If the people around the patient feel the same way, any positive alternatives become even harder to secure.

Alison Davis, who has spina bifida, knows this only too well. Fifteen years ago she tried to kill herself, driven by the departure of her husband of 10 years, who was also her caregiver.

She unfolded her story in the Daily Express, one of the United Kingdom's national newspapers, shortly before Diane Pretty's appeal.

Born with spina bifida, a congenital disorder that leads to an underdeveloped spine, Davis is paralyzed from the waist down and has no feeling on the right side of her body. She lives with the lung disease emphysema as well as osteoporosis.

Her bones break easily and her nerves are often trapped by her collapsing spine, pinning her body in sharp pain that she likens to slamming your fingers in a door over and over again. When it becomes too great to bear she takes morphine. Because her condition is not terminal, there is no end in sight.

Yet for all these medical problems, Davis is optimistic about her life. She reflected back on her early desperation.

"Wanting to die and actually taking steps to try to make it happen lasted about five years," she told the Daily Telegraph. "In the following five years I often felt as desperate, but began to realize it would hurt my friends terribly."

Those days are far behind her now. Twelve years ago Colin Harte took over as her full-time caregiver. Even in the moments that he can't take her pain away, she says it's a comfort to know that he's there with her, reassuring her that it will stop.
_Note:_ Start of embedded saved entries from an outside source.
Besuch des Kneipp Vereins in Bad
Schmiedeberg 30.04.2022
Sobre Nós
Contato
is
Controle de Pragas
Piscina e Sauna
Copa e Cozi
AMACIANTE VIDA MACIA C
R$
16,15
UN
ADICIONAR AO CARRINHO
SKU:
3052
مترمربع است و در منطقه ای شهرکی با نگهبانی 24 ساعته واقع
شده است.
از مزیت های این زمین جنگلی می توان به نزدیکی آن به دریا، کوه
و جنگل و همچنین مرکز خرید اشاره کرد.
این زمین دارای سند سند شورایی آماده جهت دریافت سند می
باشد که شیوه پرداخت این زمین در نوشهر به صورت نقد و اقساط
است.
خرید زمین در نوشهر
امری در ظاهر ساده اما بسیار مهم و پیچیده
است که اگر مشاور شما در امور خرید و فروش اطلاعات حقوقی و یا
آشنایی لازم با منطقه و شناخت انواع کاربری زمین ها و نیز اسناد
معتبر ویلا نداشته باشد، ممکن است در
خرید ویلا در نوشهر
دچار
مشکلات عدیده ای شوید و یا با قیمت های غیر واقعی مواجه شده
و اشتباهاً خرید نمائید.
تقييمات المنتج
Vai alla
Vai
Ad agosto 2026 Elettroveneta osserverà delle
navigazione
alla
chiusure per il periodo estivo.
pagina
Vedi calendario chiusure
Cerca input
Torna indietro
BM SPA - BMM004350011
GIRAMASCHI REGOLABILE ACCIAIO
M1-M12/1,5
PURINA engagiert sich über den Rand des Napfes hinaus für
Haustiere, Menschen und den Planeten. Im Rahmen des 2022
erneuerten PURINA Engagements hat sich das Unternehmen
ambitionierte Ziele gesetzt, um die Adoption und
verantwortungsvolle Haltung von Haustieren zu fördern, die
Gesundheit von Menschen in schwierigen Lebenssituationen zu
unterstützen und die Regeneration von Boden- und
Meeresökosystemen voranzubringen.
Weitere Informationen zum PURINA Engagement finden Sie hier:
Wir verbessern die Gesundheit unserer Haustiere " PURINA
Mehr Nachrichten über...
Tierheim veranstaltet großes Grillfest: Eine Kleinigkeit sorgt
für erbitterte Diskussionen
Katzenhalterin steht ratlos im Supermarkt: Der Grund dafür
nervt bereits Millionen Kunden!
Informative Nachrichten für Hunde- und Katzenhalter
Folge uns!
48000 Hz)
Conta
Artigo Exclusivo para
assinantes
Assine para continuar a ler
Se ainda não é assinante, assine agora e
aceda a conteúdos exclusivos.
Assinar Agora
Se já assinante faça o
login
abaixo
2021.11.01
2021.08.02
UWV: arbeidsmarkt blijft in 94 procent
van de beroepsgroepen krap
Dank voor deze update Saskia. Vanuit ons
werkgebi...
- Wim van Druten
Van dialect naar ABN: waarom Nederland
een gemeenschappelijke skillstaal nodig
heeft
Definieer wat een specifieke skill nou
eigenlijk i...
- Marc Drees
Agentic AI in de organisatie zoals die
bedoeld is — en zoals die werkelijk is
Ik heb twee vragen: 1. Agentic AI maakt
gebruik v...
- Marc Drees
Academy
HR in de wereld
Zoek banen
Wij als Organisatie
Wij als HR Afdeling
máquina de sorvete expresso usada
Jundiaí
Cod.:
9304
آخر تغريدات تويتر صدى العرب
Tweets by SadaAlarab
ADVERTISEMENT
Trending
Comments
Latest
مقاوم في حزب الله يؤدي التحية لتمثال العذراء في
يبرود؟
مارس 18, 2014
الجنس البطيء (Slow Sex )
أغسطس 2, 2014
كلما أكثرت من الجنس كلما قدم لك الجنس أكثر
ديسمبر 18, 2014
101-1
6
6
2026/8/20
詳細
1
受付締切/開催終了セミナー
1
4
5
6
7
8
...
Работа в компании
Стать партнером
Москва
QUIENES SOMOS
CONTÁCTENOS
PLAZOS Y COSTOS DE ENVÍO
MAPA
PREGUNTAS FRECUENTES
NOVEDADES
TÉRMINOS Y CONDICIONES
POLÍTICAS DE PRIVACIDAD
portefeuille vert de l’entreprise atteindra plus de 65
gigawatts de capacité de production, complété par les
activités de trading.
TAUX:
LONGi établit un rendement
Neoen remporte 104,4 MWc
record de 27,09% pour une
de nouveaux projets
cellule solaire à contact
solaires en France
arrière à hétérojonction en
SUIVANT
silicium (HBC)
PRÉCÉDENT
Davis no longer feels that death is the "solution" to desperation and views legalizing euthanasia as the mark of a society that has given up on its most vulnerable members. The answer to suffering is better training in palliative care and a framework of support for people, said Davis.

She is terrified that cases like Diane Pretty's will encourage society to react toward people like Pretty and herself as if they would be "better off dead."

"I think it's sad that Diane Pretty is surrounded by people who say she is right to feel her life has no value," she told the Daily Telegraph. "If you are surrounded by people who agree you would be better off dead you end up believing it."

Five years ago Davis accepted an invitation to sponsor two disabled children in India, even going so far as to travel to see them. On returning to England, she started a charity to raise money for disabled and abandoned Indian children. Just last year she opened a home for them in Southern India. She is currently in the process of funding an on-site surgical unit.

"I realize what a waste it is to want to die," she said, "even when your life is limited."

"The ultimate terror is of being all on your own and worrying how you are going to cope," she explained to the Daily Telegraph. "But if you are surrounded by people who make you feel as if your life has the same unfathomable value as theirs, then you are able to cope with tomorrow."